OPINIÃO DA FOLHA
A igreja e os novos tempos
A Igreja Católica está em tempo de reposicionamento no Brasil, pois acomodam-se nos últimos meses alguns movimentos religiosos inovadores deflagrados na década anterior, com força de penetração nas mais distantes localidades do País. Os próprios católicos participaram deste período histórico, quando surgiram padres com propostas até inusitadas. Alguns chegaram a ganhar mais projeção como artistas do que sacerdotes. Outros, mais preocupados com as questões sociais e as condições de vida dos fiéis, cativaram leigos batendo de porta em porta e se apresentando às comunidades não somente como representantes de um credo, mas como aliados das famílias na luta por dignidade, o que inclui a possibilidade, primeiramente, de um emprego e salário justo. Em ambos os casos, é conveniente que se diga, o objetivo foi de concentrar os fiéis dispersos em torno da fé. Ou seja, de uma ou outra forma, o que levou os sacerdotes a uma prática diferenciada, às vezes até estranha, foi a necessidade de evangelizar.
Assim também ocorreram com os evangélicos e os pentecostais, que junto ao crescimento de suas igrejas enfrentaram a árdua tarefa de mostrar à sociedade a diferença entre as religiões surgidas a partir da vontade dos homens de levar a palavra de Jesus aos demais homens, e daqueles que se aproveitaram do momento oportuno para construir templos em cada esquina. Infelizmente, muitos usaram da fé para alimentar interesses questionáveis e injustamente fizeram cair respingos sobre os de boa-vontade. Mas este quadro também apresenta-se em fase de reversão, principalmente no Brasil, onde ventos novos anunciam possibilidades de mudanças nas mais diferentes áreas. Consequentemente, aquilo que surgiu da fé e resistiu a um período difícil continuará a cumprir o seu papel. Os que vieram apenas para chegar, se instalar e ficar até quando conveniente, estes, sem base, sem princípios, sem cor e sem qualquer estrutura moral, pois legalmente são constituídos, definharão.
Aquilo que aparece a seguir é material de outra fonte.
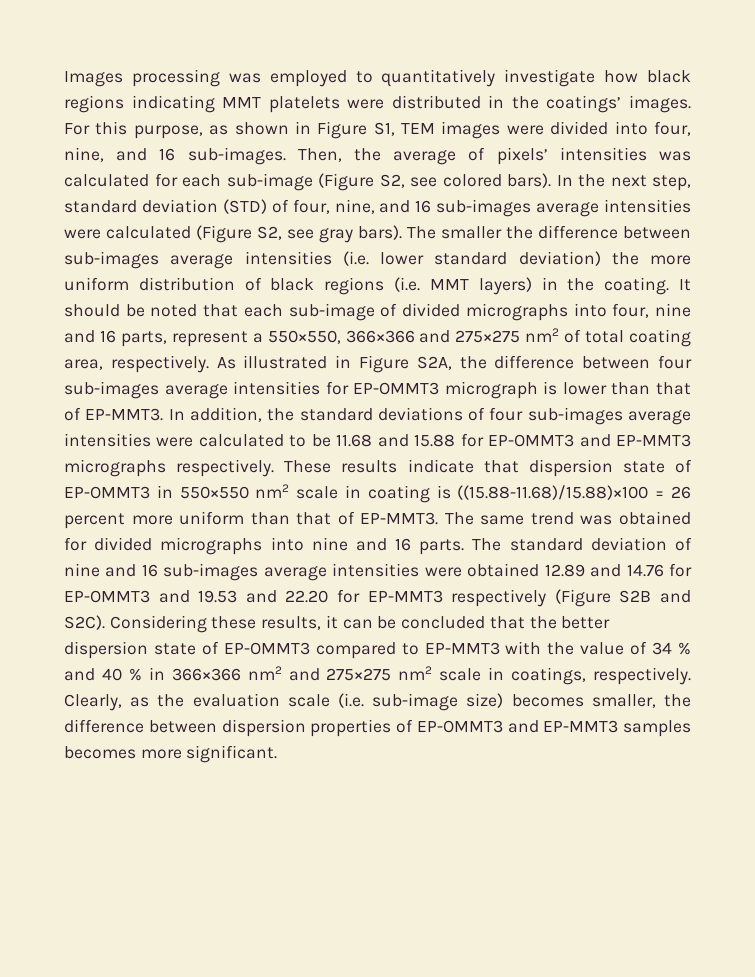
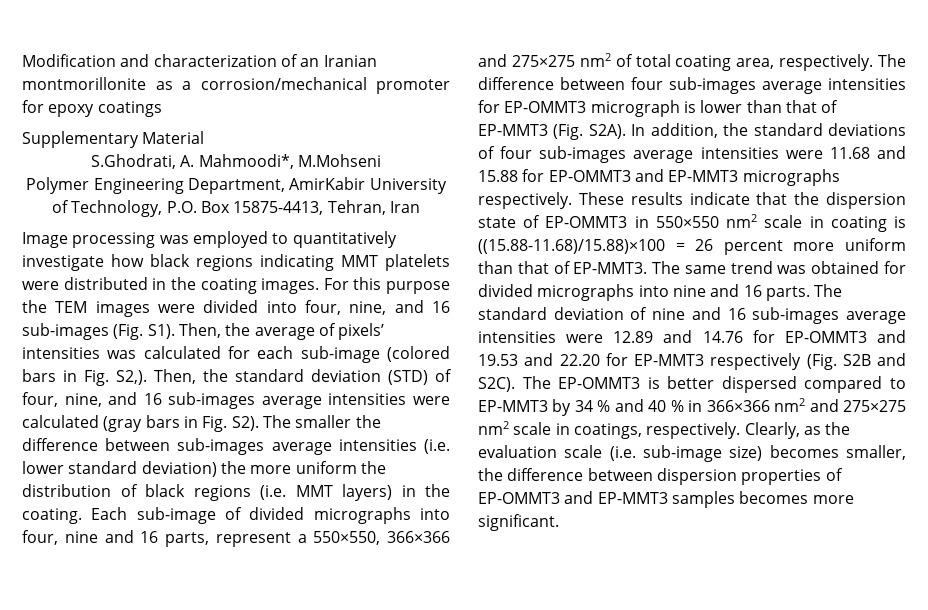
[64,71,123,87] Images -> [22,54,377,67] [22,77,450,94] [22,100,162,117] [22,131,205,148] [91,154,381,169] [26,177,447,194] [52,200,420,217] [22,232,68,248] Modification and characterization of an Iranian montmorillonite as a corrosion/mechanical promoter for epoxy coatings // Supplementary Material // S.Ghodrati, A. Mahmoodi*, M.Mohseni // Polymer Engineering Department, AmirKabir University of Technology, P.O. Box 15875-4413, Tehran, Iran // Image
[546,95,622,113] coatings’ -> [200,278,257,294] coating
[133,121,395,139] purpose, as shown in Figure S1, -> [386,281,450,294] [22,300,47,313] purpose the
[187,147,286,165] sub-images. -> [22,323,175,340] sub-images (Fig. S1).
[318,173,691,191] (Figure S2, see colored bars). In the next step, -> [387,346,450,362] [22,369,228,386] (colored bars in Fig. S2,). Then, the
[196,225,402,243] (Figure S2, see gray bars). -> [103,415,259,432] (gray bars in Fig. S2).
(129, 284) none -> [360,461,386,474] the
[679,279,691,291] [64,304,283,317] It should be noted that each -> [91,507,128,520] Each
[216,355,487,373] As illustrated in Figure S2A, the -> [878,54,906,67] The
[85,408,164,421] EP-MMT3. -> [478,124,626,140] EP-MMT3 (Fig. S2A).
[198,434,331,447] calculated to be -> (823, 154) none
(519, 466) none -> [794,192,820,205] the
[467,563,540,577] obtained -> (604, 338) none
[554,589,611,607] (Figure -> [806,354,837,370] (Fig.
[109,615,611,633] [64,641,648,659] Considering these results, it can be concluded that the better dispersion state of EP-OMMT3 compared to EP-MMT3 with the value of -> [522,376,906,393] [478,399,572,416] The EP-OMMT3 is better dispersed compared to EP-MMT3 by

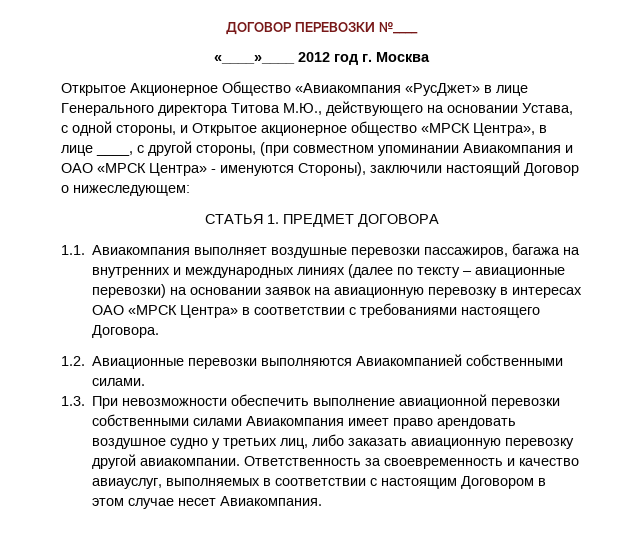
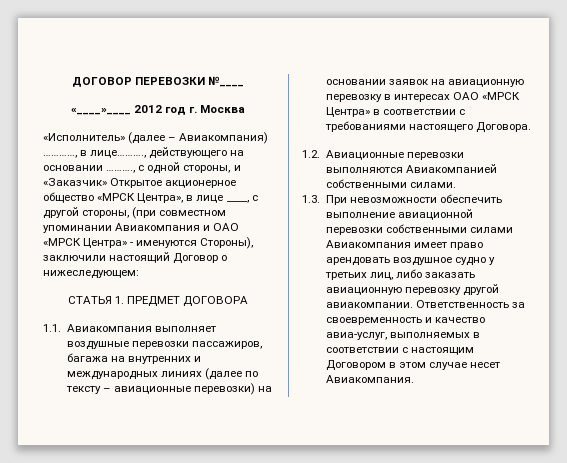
[61,81,528,96] [61,103,322,116] Открытое Акционерное Общество «Авиакомпания «РусДжет» в лице Генерального директора Титова М.Ю., -> [43,132,269,144] [43,150,147,158] «Исполнитель» (далее – Авиакомпания) …………, в лице……….,
[522,103,573,115] Устава, -> [106,170,136,173] ……….,
(188, 129) none -> [43,178,107,186] «Заказчик»
[92,478,163,489] авиауслуг, -> [325,332,387,340] авиа-услуг,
Quanto aos católicos, a Encíclica publicada pelo Vaticano na Semana Santa não deixa de ser rigorosa, uma vez que aperta o cerco em torno de formas diferentes da igreja prosseguir. Tanto a ala das questões sociais quanto a dos padres que são também artistas recebem do Papa puxões de orelhas. Deve-se levar em conta, sobretudo, que o Sumo Pontífice escreveu sua Encíclica olhando a Igreja Católica do Vaticano para o mundo. Há particularidades que deverão, no entanto, ser consideradas. E o Brasil, felizmente, desfruta de situação privilegiada, pois acaba de eleger para a Conferência Nacional dos Bispos do Brasil, a CNBB, aquele que por alguns anos esteve próximo do Papa, como secretário da Congregação para o Culto Divino e Disciplina dos Sacramentos, em Roma. Nesta função, o ex-arcebispo de Londrina dom Geraldo Majella Agnelo, arcebispo de Salvador e primaz do Brasil, estudou com atenção o sincretismo religioso. Com este conhecimento, saberá reforçar os pilares das igrejas com o que os católicos querem de sua religião.